Le Code de la consommation distingue les dépenses prises pour leur montant réel et celles évaluées au moyen d’un barème. L’article R. 731-1 du code de la consommation indique que la part affectée au remboursement est calculée par référence au barème prévu par le Code du travail, sous réserve du plafond lié aux ressources réelles et au montant forfaitaire du RSA applicable au foyer. La commission ne peut donc pas retenir une mensualité supérieure à ce que les ressources permettent après la réserve nécessaire à la vie du ménage.

L’article R. 731-2 précise que la part réservée en priorité au débiteur est déterminée au regard de l’ensemble des dépenses courantes du ménage. La composition de la famille entre dans cette appréciation. L’article R. 731-3 ajoute que « le montant des dépenses courantes du ménage est apprécié par la commission, soit pour leur montant réel sur la base des éléments déclarés par le débiteur, soit en fonction du barème fixé par son règlement intérieur et prenant en compte la composition de la famille ». Si le montant réel est demandé sans justificatif, la dépense peut être ramenée au barème.

La première catégorie à documenter concerne la garde de l’enfant. Il faut réunir le contrat avec la crèche, l’assistante maternelle ou le centre de loisirs, les factures, le calendrier de garde, les aides déduites et les paiements effectués. La dépense à présenter n’est pas le tarif brut si une prestation ou un crédit d’impôt réduit le reste à payer. Il faut montrer le montant final supporté par le foyer. En résidence alternée, un tableau par période peut démontrer que le coût n’est pas identique chaque mois.

La cantine, l’accueil périscolaire, les fournitures, le transport scolaire et les frais d’internat doivent être séparés des frais de loisirs. Une facture annuelle de fournitures peut être lissée sur l’année scolaire, avec le calendrier de paiement. Une activité sportive ou culturelle peut être discutée au regard des ressources, de son coût et de son caractère indispensable ou non. Lorsqu’une activité est prescrite ou liée à l’accompagnement d’un handicap, la pièce qui établit son caractère nécessaire doit être ajoutée. La commission ne peut pas deviner cette différence à partir du seul intitulé de la facture.

Les frais de santé de l’enfant doivent être présentés en distinguant les remboursements. Les ordonnances, factures de lunettes, appareils dentaires, consultations non remboursées, séances de psychomotricité, frais de transport sanitaire et décomptes de complémentaire montrent le reste à charge. Un coût de 900 euros payé en une fois peut représenter une dépense exceptionnelle ; s’il est prévisible ou récurrent, il faut joindre les éléments qui permettent d’en calculer la moyenne. Une lettre du professionnel de santé peut expliquer la périodicité sans révéler plus d’informations médicales que nécessaire.
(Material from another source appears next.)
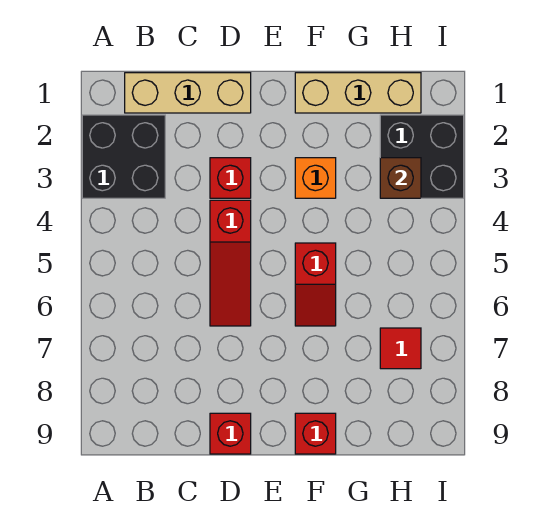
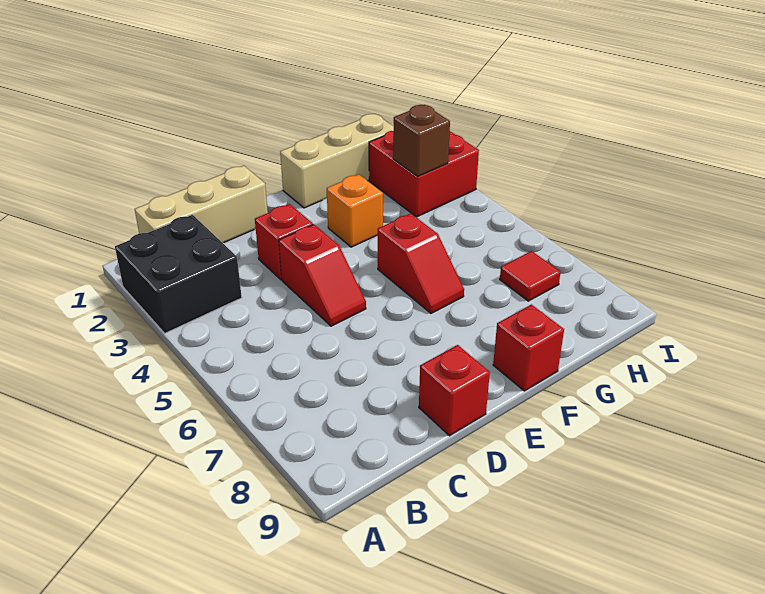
red slope D4:D6 level 1 top 4 -> red slope D4:D5 level 1 top 4
black brick H2:I3 level 1 -> red brick H2:I3 level 1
Les dépenses liées à un enfant en situation de handicap appellent une présentation encore plus détaillée. Il faut identifier ce qui est couvert par la prestation de compensation, l’allocation ou la complémentaire, puis ce qui reste à la charge du parent. Les frais d’auxiliaire, de transport adapté, de matériel, de soins non remboursés, d’aménagement et d’accompagnement scolaire peuvent avoir une incidence directe sur la capacité de remboursement. La notification MDPH, les devis, les factures, les accords de prise en charge et les relevés de paiement sont plus parlants qu’une estimation globale.

Le logement constitue une autre charge centrale. Le loyer, les charges locatives, l’assurance habitation, l’énergie et l’eau doivent être présentés séparément. La page Service Public relative au budget de vie courante indique que le loyer, certaines taxes, les frais de garde des personnes à charge et les pensions versées sont pris en compte au réel sur justificatif. Elle précise aussi que des dépenses de transport, de chauffage ou de santé peuvent dépasser le barème lorsqu’un justificatif le démontre. Le document officiel est accessible dans la page État d’endettement et orientation du dossier de surendettement.
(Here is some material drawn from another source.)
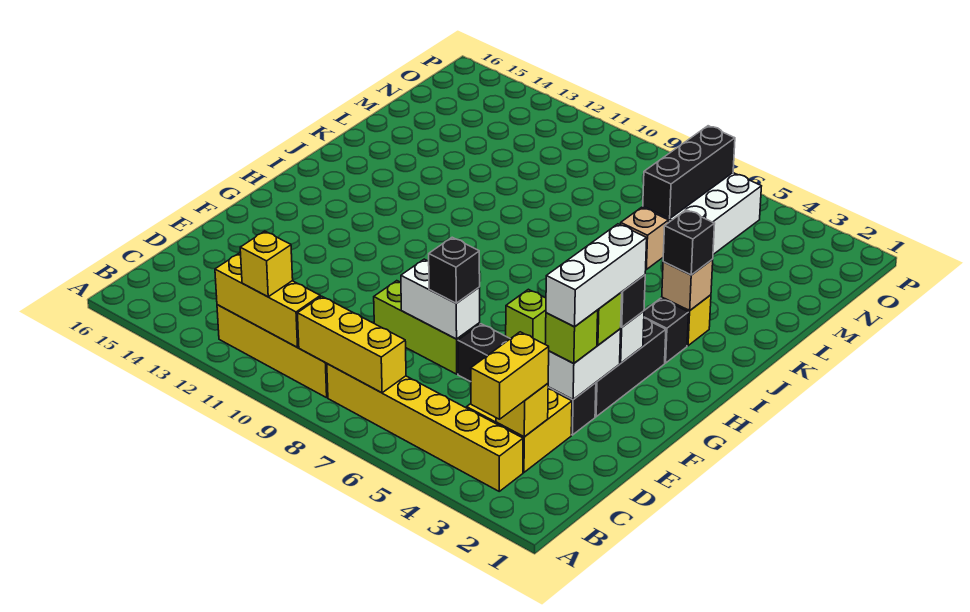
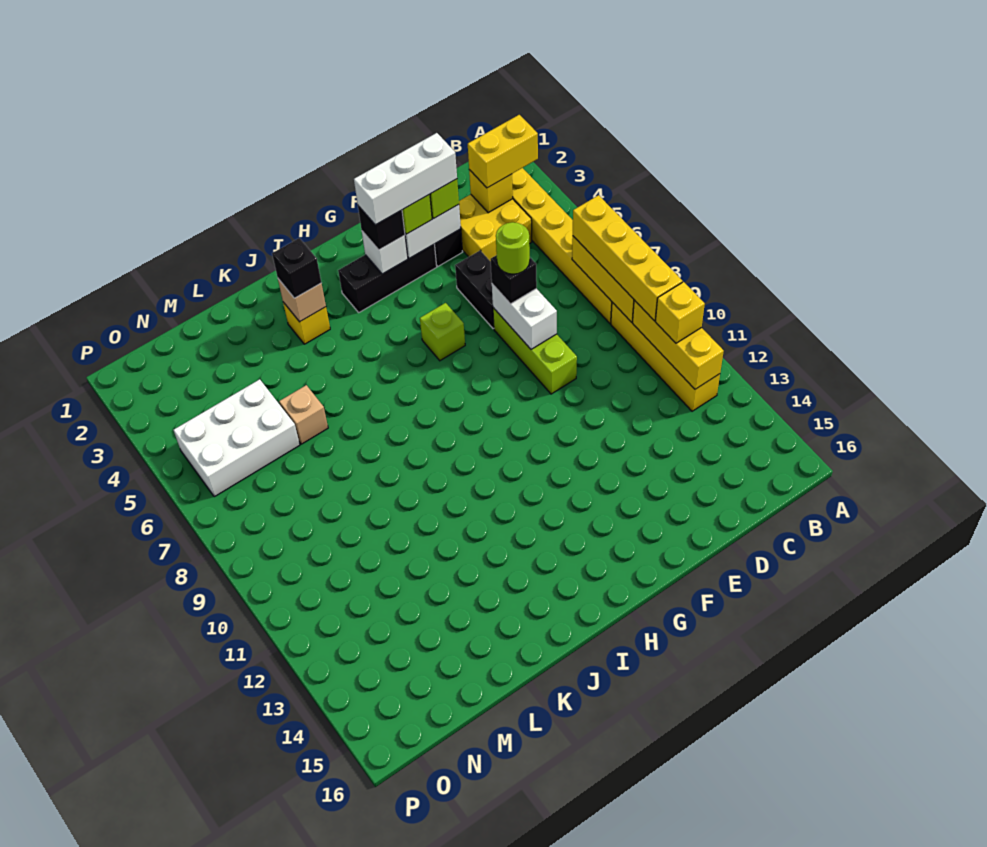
none -> yellow brick B7:B10 level 3
none -> lime round brick E7 level 4
black brick I3 level 1 -> none
black brick M6:O6 level 2 -> none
Une famille peut avoir besoin d’un logement plus grand ou plus proche de l’école, des soins ou du lieu de travail. La proximité n’est pas une justification suffisante à elle seule. Il faut démontrer l’absence d’alternative raisonnable : distances, coût du transport, horaires de garde, obligations professionnelles, accessibilité ou nécessité d’une chambre pour l’enfant. Une attestation de l’établissement scolaire, un contrat de travail, un justificatif médical ou des simulations de trajet peuvent compléter le bail et les quittances.

Les dépenses de transport doivent être détaillées par motif. Le trajet domicile-travail n’est pas le même que le transport de l’enfant vers une école, une consultation ou un lieu de garde. Un véhicule peut être nécessaire, mais les dépenses de carburant, assurance, entretien, stationnement et crédit doivent être isolées. Si un véhicule adapté est utilisé, le coût d’un véhicule ordinaire ne permet pas de mesurer la charge. Les factures et la décision de prise en charge sont utiles pour expliquer la différence.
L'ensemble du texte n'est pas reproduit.